Mataram e escravizaram em Seu nome. Para estender a pregação desse seu evangelho, prometeram que só convertendo-se a ele o passado seria esquecido e perdoado. Iludiam o mundo dizendo que operavam em defesa da verdadeira Lei do Amor, quando só pensavam em seu próprio bem estar. Este poder trevoso já foi quebrado a primeira vez com a peste negra na Europa, quando em menos de dois anos, perto da metade da sua população desapareceu. Vieram reformadores depois, que não cumpriram o que deviam e foram ofuscados pelo mesmo poder que os corrompeu. Depois a luz conseguiu furar as trevas e no início do século dezoito o progresso começou a aparecer. Os livros começaram a ser veiculados expandindo a cultura e hoje definitivamente já estamos em novos tempos. É a "Nova Era" que já começou e esta se baseia na "Quarta Revelação", nascida na base da "Reforma LITÁURICA".

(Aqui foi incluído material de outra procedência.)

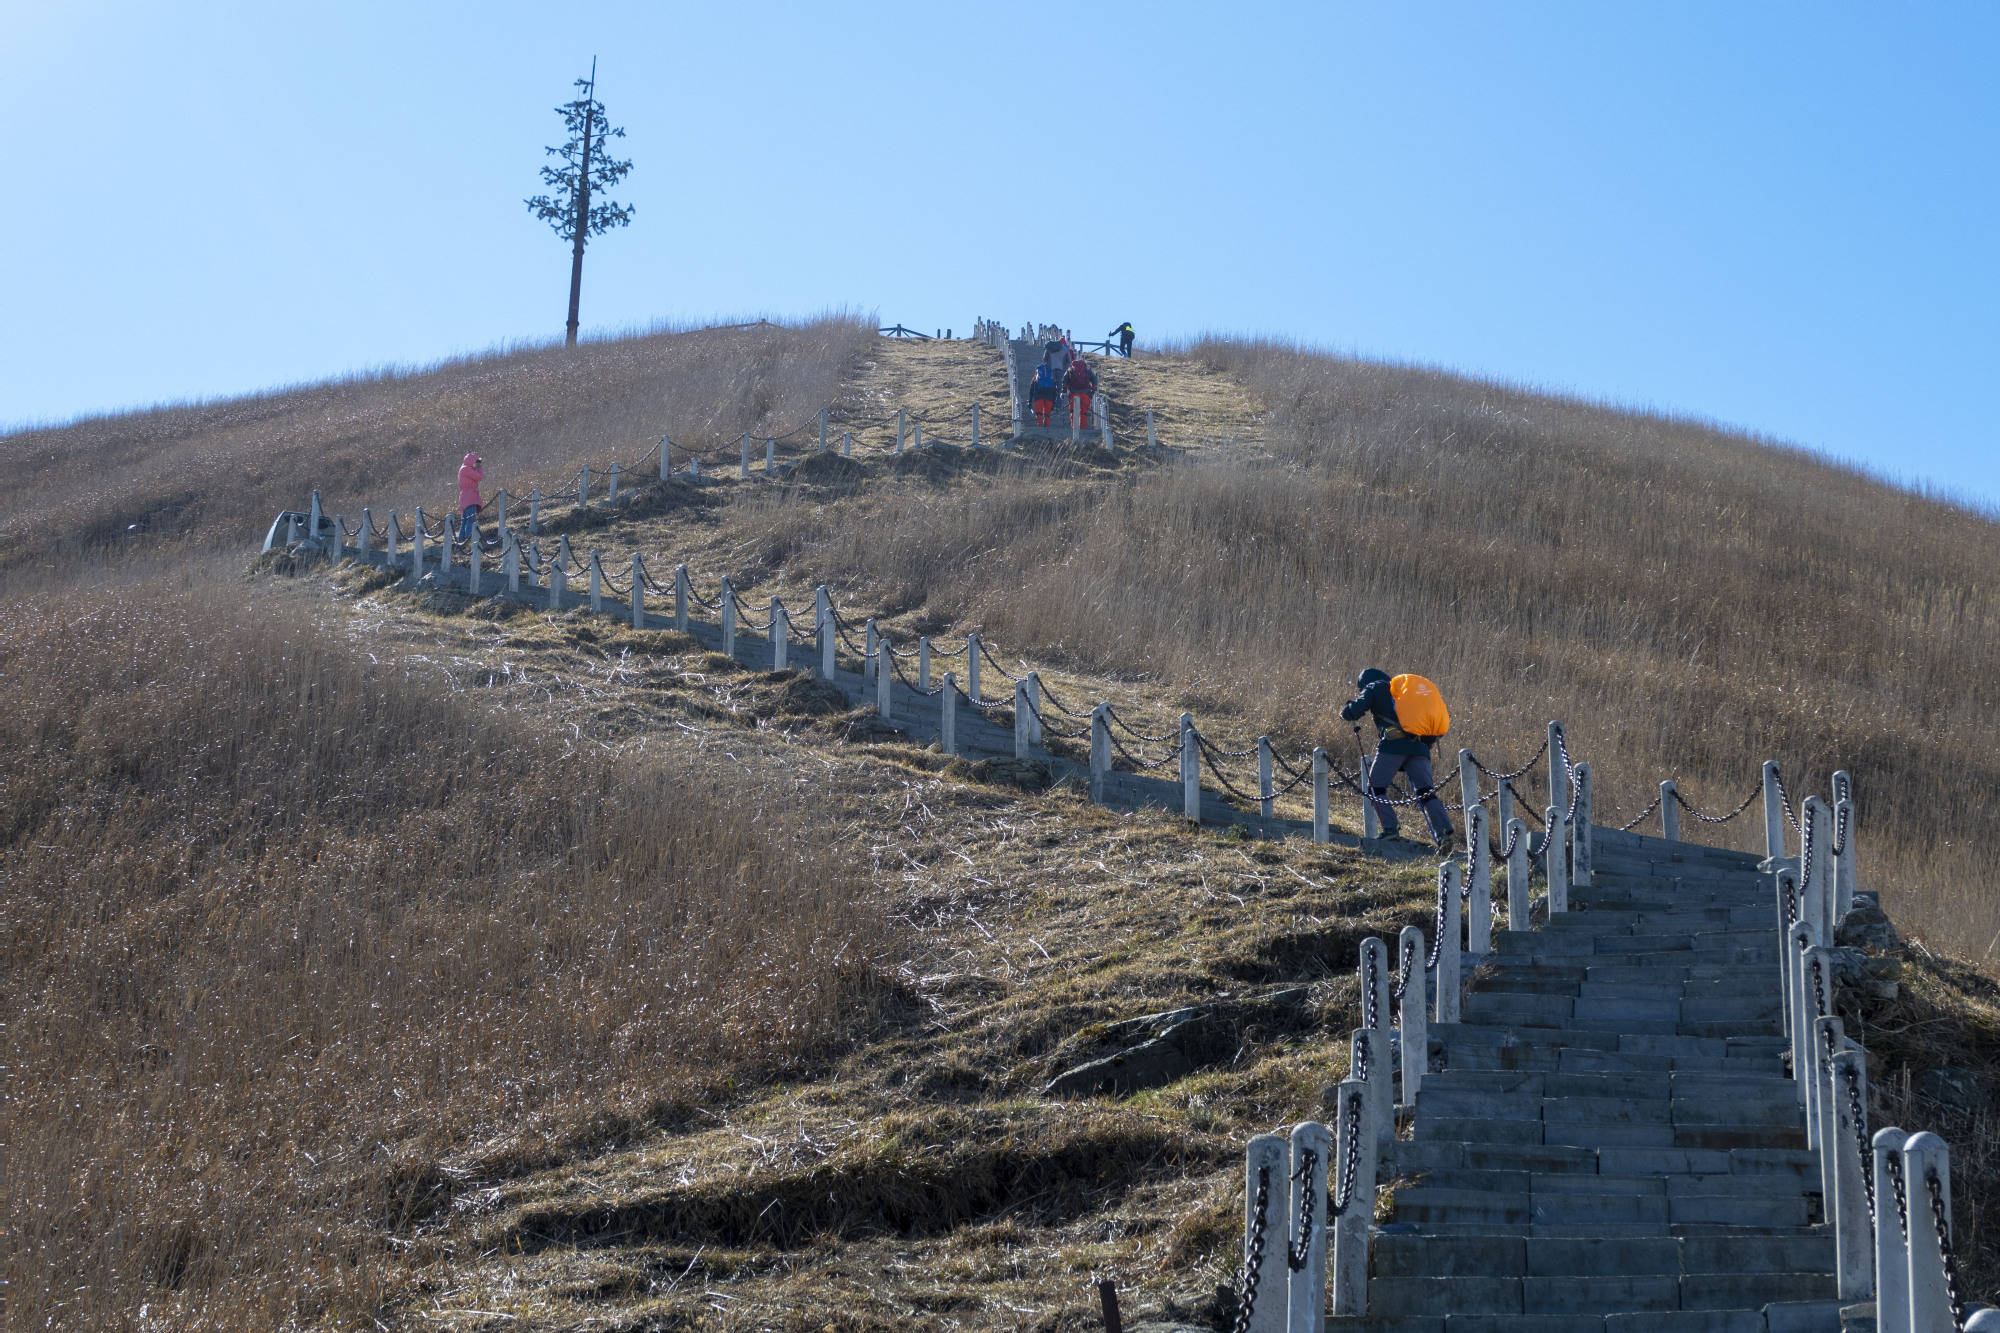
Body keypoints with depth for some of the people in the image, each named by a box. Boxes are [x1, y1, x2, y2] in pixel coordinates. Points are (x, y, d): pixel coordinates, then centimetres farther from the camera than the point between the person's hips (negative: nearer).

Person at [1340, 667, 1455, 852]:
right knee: (1426, 792, 4)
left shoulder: (1374, 688, 14)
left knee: (1376, 787, 9)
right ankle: (1444, 832, -13)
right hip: (1420, 746, 5)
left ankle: (1390, 828, -5)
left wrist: (1346, 709, 23)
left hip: (1394, 745, -5)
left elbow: (1354, 711, 1)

LITÁURICA, palavra ação e razão, que permite aos espíritos finalmente evoluírem e passar por esta única porta agora existente, para sair da dimensão da metafísica. Na LITÁURICA há de desaguar o espiritualismo vindo da nata das religiões e inclusive da base do cristianismo, que na "Terceira Revelação" fundara o espiritismo cristão, pondo por terra o espiritualismo da bíblia e da igreja. Na LITÁURICA veio a ser declarado o Juízo Final e as suas regras, que se representam na superioridade do espiritualismo único. Selecionam nesta consequência, tanto orientais como ocidentais ou asiáticos, que estão agora em julgamento. Conforme os vaticínios das antigas escrituras, lendas e profecias, quem não passa vai para o planeta chupão que realizará a transmigração das almas descartadas, para depois de depurá-las em suas chamas, deixá-las em remotas aldeias do espaço, para que recomecem todo o caminho. Já faz muito tempo que esta história estava sendo contada e muitos já a ouviram. Porém muitos não quiseram ainda ouvi-la, mas nada lhes muda. Por isso o que há tempo estava determinado se cumpre e a LITÁURICA continua operando, selecionando, ajudando e encaminhando espíritos extraviados. Tomara que aqueles que já a escutaram sem dar-lhe importância encontrem enfim esta porta, e que esta lhes esteja ainda aberta.